- **Task requirements**:
For the entries below, say how many lines include the word "each" and add nothing else.

════════════════════

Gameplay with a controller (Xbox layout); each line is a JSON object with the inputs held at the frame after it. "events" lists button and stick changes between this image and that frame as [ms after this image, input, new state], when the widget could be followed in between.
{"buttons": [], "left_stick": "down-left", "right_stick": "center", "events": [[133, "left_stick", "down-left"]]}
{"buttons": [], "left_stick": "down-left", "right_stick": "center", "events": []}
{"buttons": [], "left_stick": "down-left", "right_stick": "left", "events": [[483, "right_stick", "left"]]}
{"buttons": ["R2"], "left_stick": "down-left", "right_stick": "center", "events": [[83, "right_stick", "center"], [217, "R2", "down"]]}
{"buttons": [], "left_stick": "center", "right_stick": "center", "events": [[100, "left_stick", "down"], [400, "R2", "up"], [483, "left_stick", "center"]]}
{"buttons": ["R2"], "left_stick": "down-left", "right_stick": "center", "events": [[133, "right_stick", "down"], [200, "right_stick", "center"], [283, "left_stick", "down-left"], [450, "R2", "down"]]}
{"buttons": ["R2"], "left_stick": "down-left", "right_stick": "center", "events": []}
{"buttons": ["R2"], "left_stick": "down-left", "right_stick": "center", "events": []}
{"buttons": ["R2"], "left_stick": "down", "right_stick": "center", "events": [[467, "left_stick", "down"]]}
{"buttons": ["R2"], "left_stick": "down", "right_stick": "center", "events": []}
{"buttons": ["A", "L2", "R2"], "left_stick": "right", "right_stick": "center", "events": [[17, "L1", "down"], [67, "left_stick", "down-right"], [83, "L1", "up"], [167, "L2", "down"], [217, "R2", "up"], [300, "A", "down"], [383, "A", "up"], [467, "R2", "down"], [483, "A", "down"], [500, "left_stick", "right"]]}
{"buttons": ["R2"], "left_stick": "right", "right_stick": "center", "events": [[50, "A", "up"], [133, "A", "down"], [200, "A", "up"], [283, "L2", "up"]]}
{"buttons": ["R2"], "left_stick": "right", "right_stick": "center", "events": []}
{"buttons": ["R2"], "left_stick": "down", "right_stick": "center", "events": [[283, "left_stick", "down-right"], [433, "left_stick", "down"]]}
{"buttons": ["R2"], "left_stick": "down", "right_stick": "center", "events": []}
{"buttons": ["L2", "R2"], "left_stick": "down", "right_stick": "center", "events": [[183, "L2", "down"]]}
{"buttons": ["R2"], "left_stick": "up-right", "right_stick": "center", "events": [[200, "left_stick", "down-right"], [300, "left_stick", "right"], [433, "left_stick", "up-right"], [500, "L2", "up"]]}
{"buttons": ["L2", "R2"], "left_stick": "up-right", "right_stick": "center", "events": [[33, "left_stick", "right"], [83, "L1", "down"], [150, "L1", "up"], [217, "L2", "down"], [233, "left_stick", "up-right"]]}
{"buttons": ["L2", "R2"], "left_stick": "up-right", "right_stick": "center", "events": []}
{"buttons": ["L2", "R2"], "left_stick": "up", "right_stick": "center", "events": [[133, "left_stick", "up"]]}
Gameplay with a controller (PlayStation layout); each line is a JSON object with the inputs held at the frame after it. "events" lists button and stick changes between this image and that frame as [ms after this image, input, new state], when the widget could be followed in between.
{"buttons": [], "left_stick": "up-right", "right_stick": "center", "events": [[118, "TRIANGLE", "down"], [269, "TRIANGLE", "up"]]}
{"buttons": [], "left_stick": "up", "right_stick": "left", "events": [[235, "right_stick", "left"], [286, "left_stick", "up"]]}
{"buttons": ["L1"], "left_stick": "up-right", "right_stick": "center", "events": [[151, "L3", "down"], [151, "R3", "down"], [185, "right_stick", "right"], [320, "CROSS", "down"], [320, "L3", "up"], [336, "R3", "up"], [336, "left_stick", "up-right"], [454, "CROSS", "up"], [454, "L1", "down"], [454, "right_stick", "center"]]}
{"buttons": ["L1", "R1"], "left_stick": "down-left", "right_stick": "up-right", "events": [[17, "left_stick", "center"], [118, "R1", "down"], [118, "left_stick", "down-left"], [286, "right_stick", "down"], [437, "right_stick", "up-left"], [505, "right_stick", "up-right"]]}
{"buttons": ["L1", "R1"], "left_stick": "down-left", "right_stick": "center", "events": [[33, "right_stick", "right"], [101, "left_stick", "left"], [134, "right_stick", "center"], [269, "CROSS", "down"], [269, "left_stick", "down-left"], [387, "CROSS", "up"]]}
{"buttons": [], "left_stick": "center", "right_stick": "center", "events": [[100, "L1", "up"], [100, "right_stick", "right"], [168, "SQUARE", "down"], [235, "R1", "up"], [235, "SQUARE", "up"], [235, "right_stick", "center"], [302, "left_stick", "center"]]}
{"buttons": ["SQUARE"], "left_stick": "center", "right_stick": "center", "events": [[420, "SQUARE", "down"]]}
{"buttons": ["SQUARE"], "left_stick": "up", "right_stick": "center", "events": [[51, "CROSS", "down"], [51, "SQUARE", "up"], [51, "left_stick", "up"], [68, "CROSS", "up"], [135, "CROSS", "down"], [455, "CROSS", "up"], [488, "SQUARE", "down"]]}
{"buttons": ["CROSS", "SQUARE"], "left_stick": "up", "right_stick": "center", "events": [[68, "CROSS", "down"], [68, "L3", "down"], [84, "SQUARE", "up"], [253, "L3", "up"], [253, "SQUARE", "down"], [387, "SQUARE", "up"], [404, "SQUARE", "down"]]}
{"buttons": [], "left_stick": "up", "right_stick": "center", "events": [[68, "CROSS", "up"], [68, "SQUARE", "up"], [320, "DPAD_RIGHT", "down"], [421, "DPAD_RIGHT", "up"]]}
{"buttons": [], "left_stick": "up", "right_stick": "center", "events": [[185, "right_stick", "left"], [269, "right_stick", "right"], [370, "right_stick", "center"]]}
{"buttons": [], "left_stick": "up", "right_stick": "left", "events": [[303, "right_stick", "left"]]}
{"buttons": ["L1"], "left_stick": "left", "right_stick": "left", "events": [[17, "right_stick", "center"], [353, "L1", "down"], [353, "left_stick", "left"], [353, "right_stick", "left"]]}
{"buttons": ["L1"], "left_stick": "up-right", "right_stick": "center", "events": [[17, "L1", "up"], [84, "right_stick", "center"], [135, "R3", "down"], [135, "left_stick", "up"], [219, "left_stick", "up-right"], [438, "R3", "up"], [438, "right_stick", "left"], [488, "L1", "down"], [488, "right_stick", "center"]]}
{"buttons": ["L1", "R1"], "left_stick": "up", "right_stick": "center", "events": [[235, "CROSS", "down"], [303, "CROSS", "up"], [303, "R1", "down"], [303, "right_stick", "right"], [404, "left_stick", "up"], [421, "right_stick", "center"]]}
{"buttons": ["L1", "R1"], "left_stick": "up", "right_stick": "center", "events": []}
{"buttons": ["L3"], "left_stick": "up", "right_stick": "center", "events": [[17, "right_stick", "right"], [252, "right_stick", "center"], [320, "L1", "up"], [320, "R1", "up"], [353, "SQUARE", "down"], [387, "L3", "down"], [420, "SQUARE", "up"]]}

════════════════════

- **Your solution**:
2